MAN OF STEEL Review; "This Feels Like A Solid Opening Chapter From Zack Snyder"
Zack Snyder's reboot is a very good movie, it sadly fails to live up to the hype in more ways than one. Hit the jump to check out our spoiler-free verdict of Superman's long overdue big screen return...
Man of Steel is not a bad movie. It's just unfortunate that the trailers made it appear as if it would rival the likes of The Dark Knight and The Avengers, because it most certainly does not. It's not even close. You can blame David Goyer's screenplay on that, as the decision to show pivotal moments from Superman's early years in a series of random and sporadic flashbacks kills the momentum in the first two thirds of the movie. There's nothing wrong with what they contain - one of them arguably features THE most powerful scene - and you can't fault them for wanting to just show a handful of important moments rather than spending too much time with a young Clark Kent. However, a more linear approach to this would have made a lot more sense than showing him mooching around the country in bars and oil rigs.
Regardless, one of the many things that Man of Steel does do well is action. These are fight scenes as you imagined them when playing with action figures as a kid or reading comic books now. They're fast paced, exciting, perhaps a little too similar here and there, but still the kind of scenes you will want to watch over and over and over. There are only a few moments when you can tell that the live-action actors have been replaced with CG models, but other than that, this is a very good looking movie in terms of special effects. These sequences also blend seamlessly with Hans Zimmer's incredible score, although this is most certainly not his best or most memorable work. Man of Steel is arguably not as strong visually as 300 or Watchmen, but it is still a great achievement for Zack Snyder. The decision to shoot the majority on hand held shaky cam was not a wise one however. Part of what makes Christopher Nolan's Batman movies stand out from the rest is how cinematic they look. This often does not.
The screenplay is the biggest issue, though, as it constantly oversimplifies and explains everything to the audience. Without tearing Man of Steel to pieces (that would not be fair, especially as you could do the same with something as good as The Avengers and most other movies) the fact is, it just doesn't have the necessary character development or powerful story to truly make it soar. Not enough time is spent on Clark deciding to take up the mantle of Superman (he's 33 when a hologram of Jor-El tells him to, and that's about it) and the fact that the momentum never lets up means that even the stellar action sequences are ultimately a little forgettable.
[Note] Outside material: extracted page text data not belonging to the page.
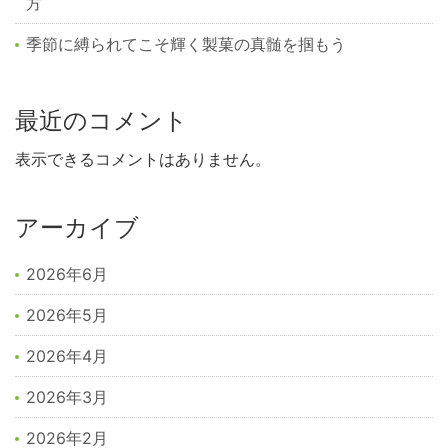
方
季節に縛られてこそ輝く製菓の真髄を掴もう
最近のコメント
表示できるコメントはありません。
アーカイブ
2026年6月
2026年5月
2026年4月
2026年3月
2026年2月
Henry Cavill is superb as Superman. He never fails to convince and easily conveys the power of the character and the conflicted side of the character before he's put on track to becoming the hero we all know and love. Michael Shannon is an effective villain as General Zod, and while his plan may be rather generic, his performance at least saves the character even if it isn't up there with his work in the likes of Boardwalk Empire and The Iceman. Amy Adams also has all the necessary ingredients to be a great Lois Lane, and while it's hard to fault her performance, we only get glimpses of that; the rest of the time, she seems to be conveniently involved in everything and anything. The supporting cast are all very good for the most part (although there are still some notably weak performances from some), with Kevin Costner and Russell Crowe proving to be stand-out's. Unfortunately, the latter outstays his welcome as a plot device.
It may not have lived up to the hype, but Man of Steel is still the best modern Superman movie, and well worth checking out even if the screenplay delivers its fair share of disappointments. Still, this feels like a solid opening chapter from Zack Snyder.